Gilbert Ndziessi a, par ailleurs, affirmé que la crise se gère tant bien que mal. Le gouvernement, a-t-il renchéri, continue à tout mettre en œuvre pour éviter le pire, en attendant que le vaccin soit rendu disponible d'ici à la fin du mois de mars. Il a fait savoir que le gouvernement a déjà acquis des congélateurs appropriés prévus pour conditionner les vaccins à moins de 80 degré.

Le Pr Nkoua-Mbon contredit

Prenant la parole à son tour, le cancérologue Nkoua-Mbon a tout mis en cause, estimant que la crise se gère plus politiquement que scientifiquement comme cela se fait partout ailleurs.

« La crise est politisée et se gère de manière anxiogène. Ailleurs, la riposte est du ressort des comités scientifiques, mais au Congo, elle se fait par un comité de riposte qui n'a rien de scientifique. Ce qui fait que les résultats ne sont pas ceux attendus. Actuellement, ce que cet organe devait faire, c'est de déterminer la variante du Covid-19 qui sévit dans notre pays. Mais, l'on ne peut pas le faire parce que le comité de riposte mis en place n'a rien de scientifique », a indiqué le Pr Nkoua-Mbon.

Le cancérologue évoluant au Centre hospitalier et universitaire de Brazzaville (CHU-B) a, par ailleurs, affirmé que le Congo dispose des hommes capables d'effectuer ce travail avec succès, pourvu qu'ils soient commis à la tâche.

A propos du vaccin, le Pr Nkoua-Mbon ne partage pas l'avis d'en acquérir au plus pressé.
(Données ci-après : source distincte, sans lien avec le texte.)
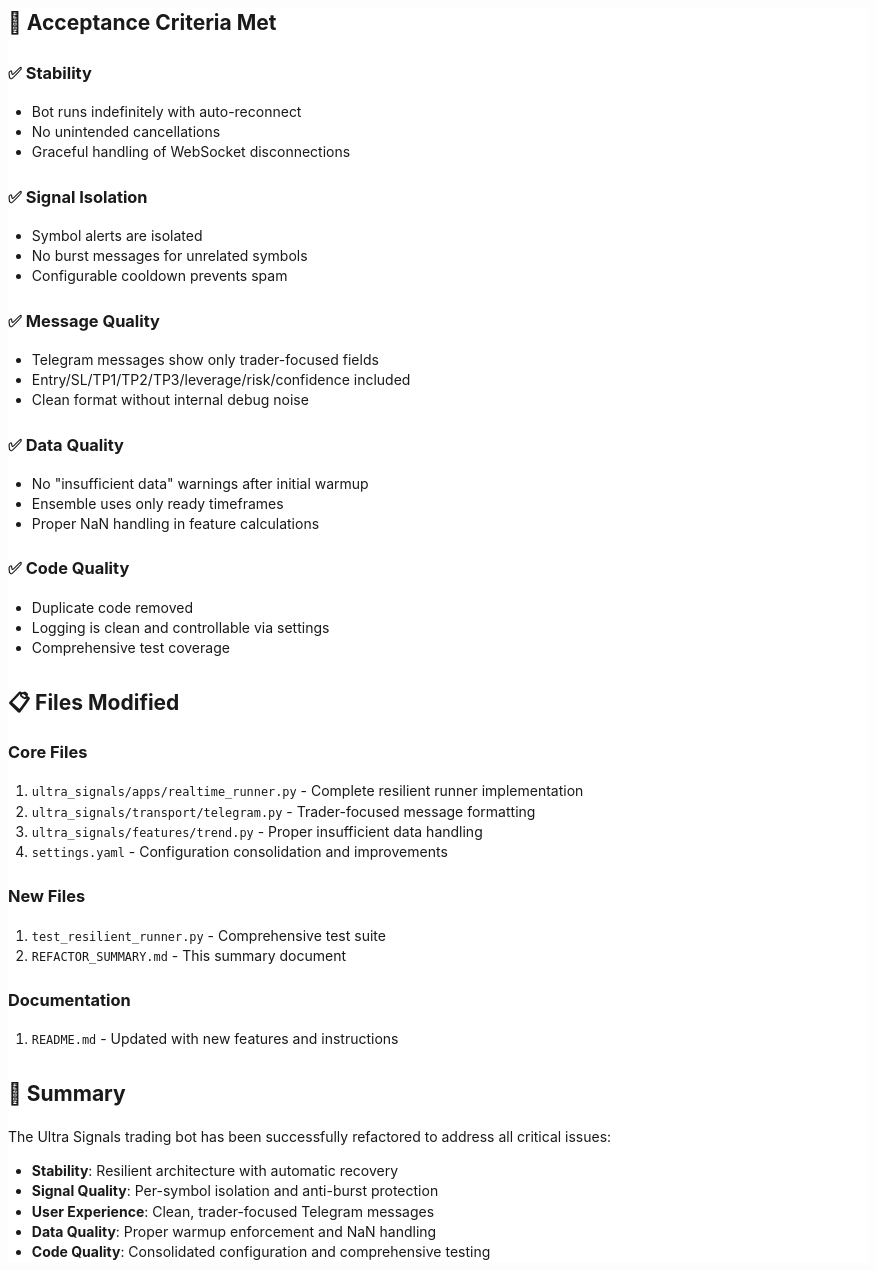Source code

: ## 🎯 Acceptance Criteria Met

### ✅ Stability
- Bot runs indefinitely with auto-reconnect
- No unintended cancellations
- Graceful handling of WebSocket disconnections

### ✅ Signal Isolation
- Symbol alerts are isolated
- No burst messages for unrelated symbols
- Configurable cooldown prevents spam

### ✅ Message Quality
- Telegram messages show only trader-focused fields
- Entry/SL/TP1/TP2/TP3/leverage/risk/confidence included
- Clean format without internal debug noise

### ✅ Data Quality
- No "insufficient data" warnings after initial warmup
- Ensemble uses only ready timeframes
- Proper NaN handling in feature calculations

### ✅ Code Quality
- Duplicate code removed
- Logging is clean and controllable via settings
- Comprehensive test coverage

## 📋 Files Modified

### Core Files
1. `ultra_signals/apps/realtime_runner.py` - Complete resilient runner implementation
2. `ultra_signals/transport/telegram.py` - Trader-focused message formatting
3. `ultra_signals/features/trend.py` - Proper insufficient data handling
4. `settings.yaml` - Configuration consolidation and improvements

### New Files
1. `test_resilient_runner.py` - Comprehensive test suite
2. `REFACTOR_SUMMARY.md` - This summary document

### Documentation
1. `README.md` - Updated with new features and instructions

## 🎉 Summary

The Ultra Signals trading bot has been successfully refactored to address all critical issues:

- **Stability**: Resilient architecture with automatic recovery
- **Signal Quality**: Per-symbol isolation and anti-burst protection
- **User Experience**: Clean, trader-focused Telegram messages
- **Data Quality**: Proper warmup enforcement and NaN handling
- **Code Quality**: Consolidated configuration and comprehensive testing
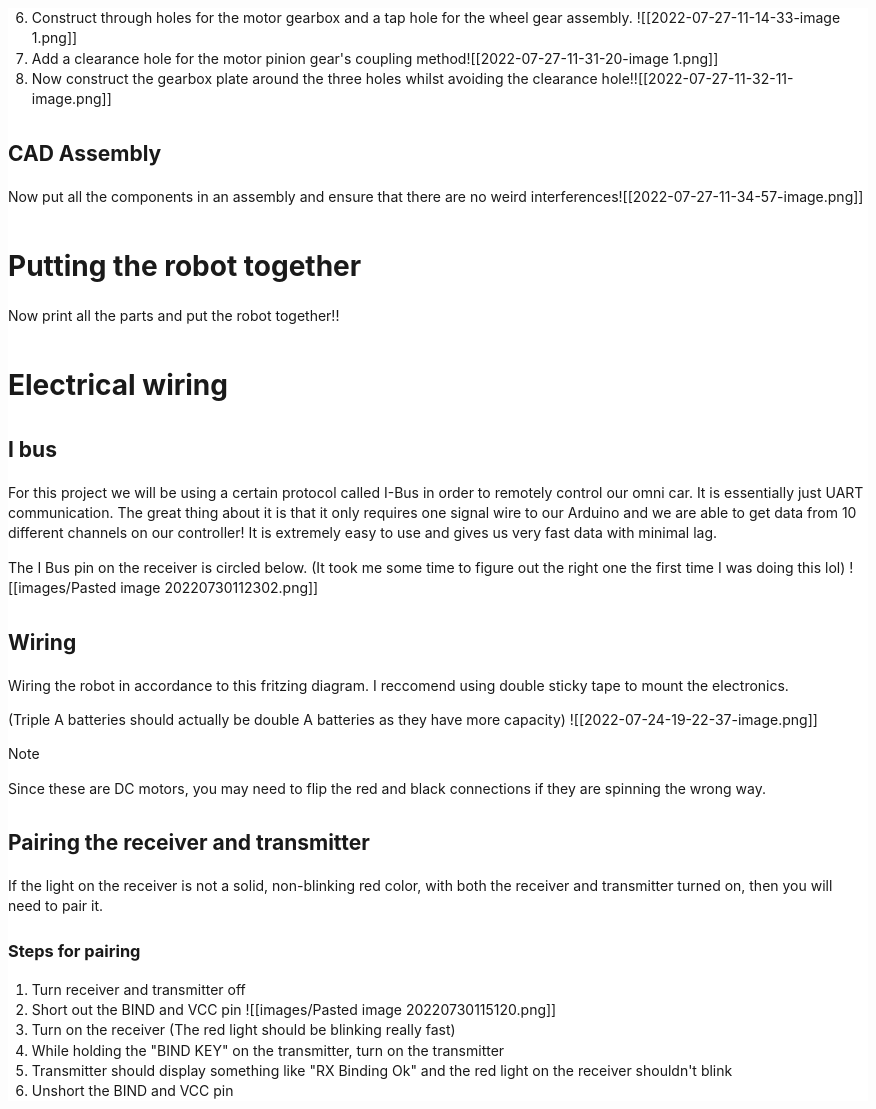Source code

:6.  Construct through holes for the motor gearbox and a tap hole for the wheel gear assembly. ![[2022-07-27-11-14-33-image 1.png]]
7.  Add a clearance hole for the motor pinion gear's coupling method![[2022-07-27-11-31-20-image 1.png]]
8.  Now construct the gearbox plate around the three holes whilst avoiding the clearance hole!![[2022-07-27-11-32-11-image.png]]

## CAD Assembly

Now put all the components in an assembly and ensure that there are no weird interferences![[2022-07-27-11-34-57-image.png]]

# Putting the robot together 
Now print all the parts and put the robot together!!

# Electrical wiring 
## I bus
For this project we will be using a certain protocol called I-Bus in order to remotely control our omni car. It is essentially just UART communication. The great thing about it is that it only requires one signal wire to our Arduino and we are able to get data from 10 different channels on our controller! It is extremely easy to use and gives us very fast data with minimal lag. 

The I Bus pin on the receiver is circled below. (It took me some time to figure out the right one the first time I was doing this lol)
![[images/Pasted image 20220730112302.png]]

## Wiring 
Wiring the robot in accordance to this fritzing diagram. I reccomend using double sticky tape to mount the electronics. 

(Triple A batteries should actually be double A batteries as they have more capacity)
![[2022-07-24-19-22-37-image.png]]


>[!NOTE]
>Since these are DC motors, you may need to flip the red and black connections if they are spinning the wrong way. 

## Pairing the receiver and transmitter
If the light on the receiver is not a solid, non-blinking red color, with both the receiver and transmitter turned on, then you will need to pair it. 
### Steps for pairing 
1) Turn receiver and transmitter off
2) Short out the BIND and VCC pin ![[images/Pasted image 20220730115120.png]]
3) Turn on the receiver (The red light should be blinking really fast)
4) While holding the "BIND KEY" on the transmitter, turn on the transmitter
5) Transmitter should display something like "RX Binding Ok" and the red light on the receiver shouldn't blink
6) Unshort the BIND and VCC pin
Il estime que la maladie ne tuant pas à grande échelle au Congo, pour l'heure, la meilleure option serait de durcir les mesures de riposte afin de briser la chaine de contamination. Le temps d'observer d'éventuels effets secondaires que certains de ces vaccins mis sur le marché pourraient entrainer à travers le monde.

Un débat contradictoire a eu également lieu sur les bus publics appelés "Mal à l'aise", qui embarquent à ras-bord les passagers, sans respecter les mesures barrières, favorisant sans nul doute la propagation de la pandémie.

Plusieurs autres sous-thèmes ont été développés à cette occasion, portant entre autres, sur l'impact négatif du coronavirus sur l'éducation et la culture ; le Covid-19 et la force publique.

Clôturant les travaux, le coordonnateur du Café du savoir, Serge Ikiémi, a précisé que cet espace est dédié au débat d'idées et ne vise à discréditer personne.